Было очевидно, что я не могу просто взять и нажать кнопку звонка Энн. Я обязан ее предупредить, дать ей возможность избежать встречи со мной.

– Есть, прямо на углу. – Женщина поглядела на собак, и те поднялись, виляя хвостом.

Я с усилием открыл тяжелую дверь, и мы вышли на улицу. Дворник все еще поливал тротуар. Он целился струей в шелуху от арахиса, сгонял с тротуара и отправлял в канализацию. Собаки мимоходом лизнули мокрый тротуар.

– Привет, Рольф, – сказала моя спутница.

– Здравствуйте, мисс Лафарж, – кивнул Рольф.

Она дошла со мной до угла и остановилась у старой телефонной будки.

– Джуди, Стив, сидеть, – велела она. Сунула руку в карман и достала десятицентовик. – Держите, – сказала она, вкладывая монету в мою ладонь. – Если хотите, я подожду, пока вы будете звонить.

– Нет. Я в порядке. Большое вам спасибо.

Вместе с собаками она перешла Парк-авеню. Я смотрел, как она удаляется, и повторял про себя ее фамилию, мечтая познакомиться с ней. Хотя одиночество и бесцельность существования довели меня до вялотекущей, монотонной дружбы с женщиной из числа друзей Уоррена Хокса, эта мисс Лафарж пробудила во мне намек на желание, что моментально выделило ее из числа всех, кого я встречал или хотя бы просто замечал с начала моего отлучения от Джейд. Я ощущал присутствие мисс Лафарж, словно солнечный свет в темном лесу, и понимал, что она чувствует, как мои мысли идут за ней вслед. Жизнь была как сон, дни – как вечность, смысл менялся как угодно, все виды мысленной магии были доступны, мир снова стал светлым и прозрачным – точно так было, когда я засыпал в объятиях Джейд и просыпался, видя ее волосы у себя на подушке. Я бросил монету в щель и набрал первую цифру номера Энн. Меня все еще трясло, я по-прежнему потел и ощущал головокружение, но теперь, кажется, не от страха или смущения. Сила притяжения изменилась, когда я вошел в первый, а вскоре и во второй круг единственного мира, в который верил, в единственную реальность, которую хотел бы назвать своей. И если бы меня хватил удар или я лишился сознания, это не имело бы значения. Я находился в силовом поле, поле эмоций, обретающих материальность, и оно было восхитительно огромно и куда сильнее, чем все, что я когда-либо знал до сих пор.

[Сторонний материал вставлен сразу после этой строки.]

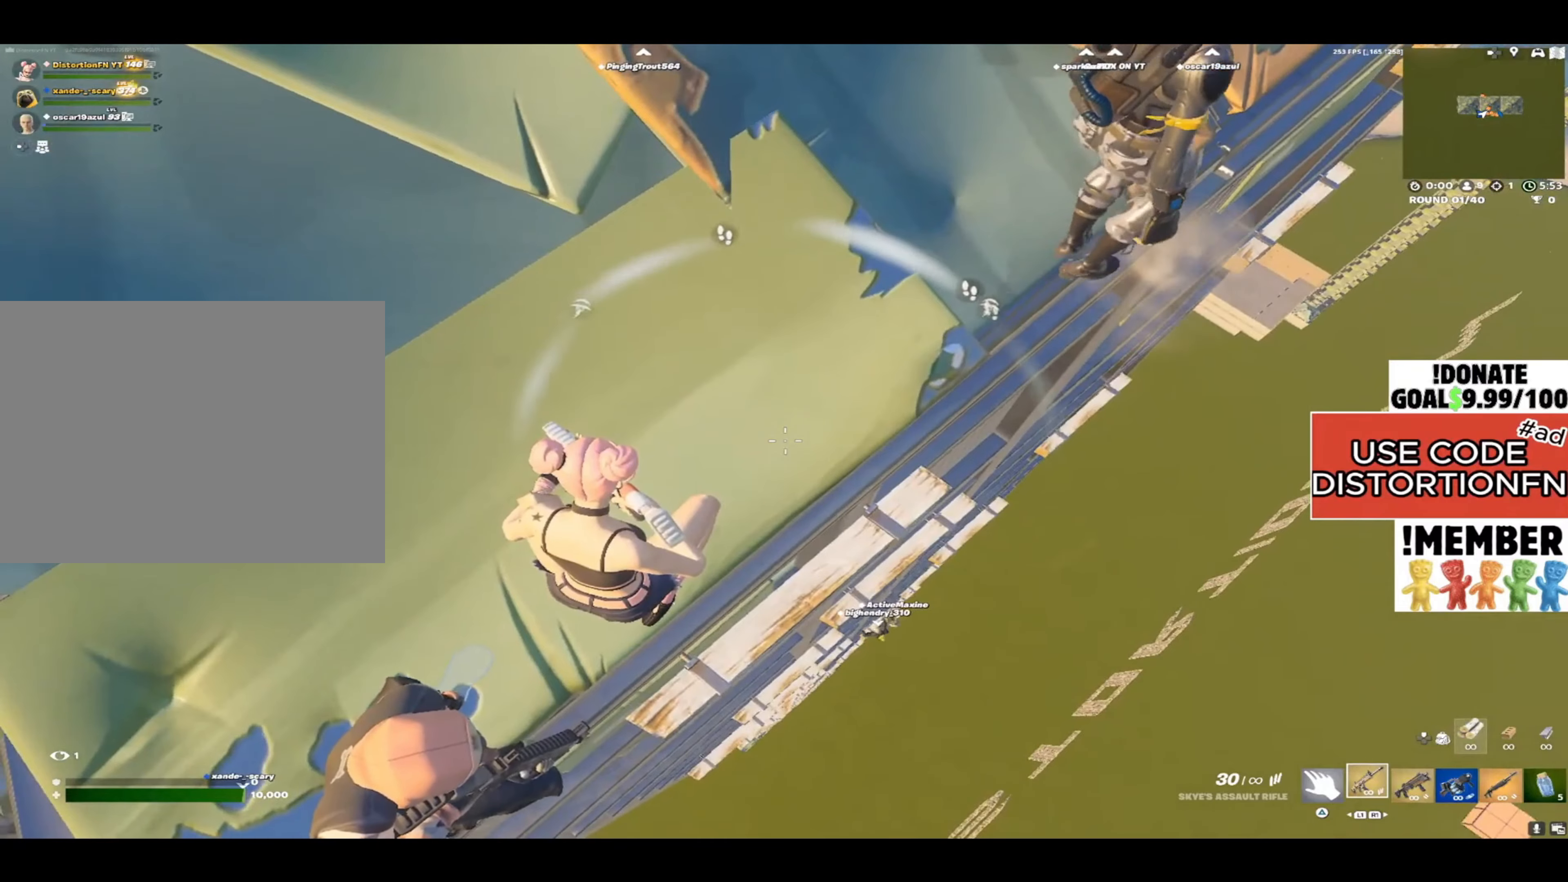
{"buttons": [], "left_stick": "center", "right_stick": "center", "events": [[117, "right_stick", "up"], [167, "right_stick", "up-left"], [400, "right_stick", "up"], [500, "right_stick", "center"]]}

Не помню, как набирал остальные цифры номера, не помню, чтобы слушал гудки, но сразу услышал голос Энн.

– Алло? – Она всегда произносила это слово как вопрос, конспиративный, слегка смущающий вопрос.

– Это я, – сказал я. Мне ни разу не приходила мысль, что она может не узнать меня по голосу. – Я в двадцати пяти футах от твоего дома. Можно мне зайти? Или, может, выпьем где-нибудь кофе?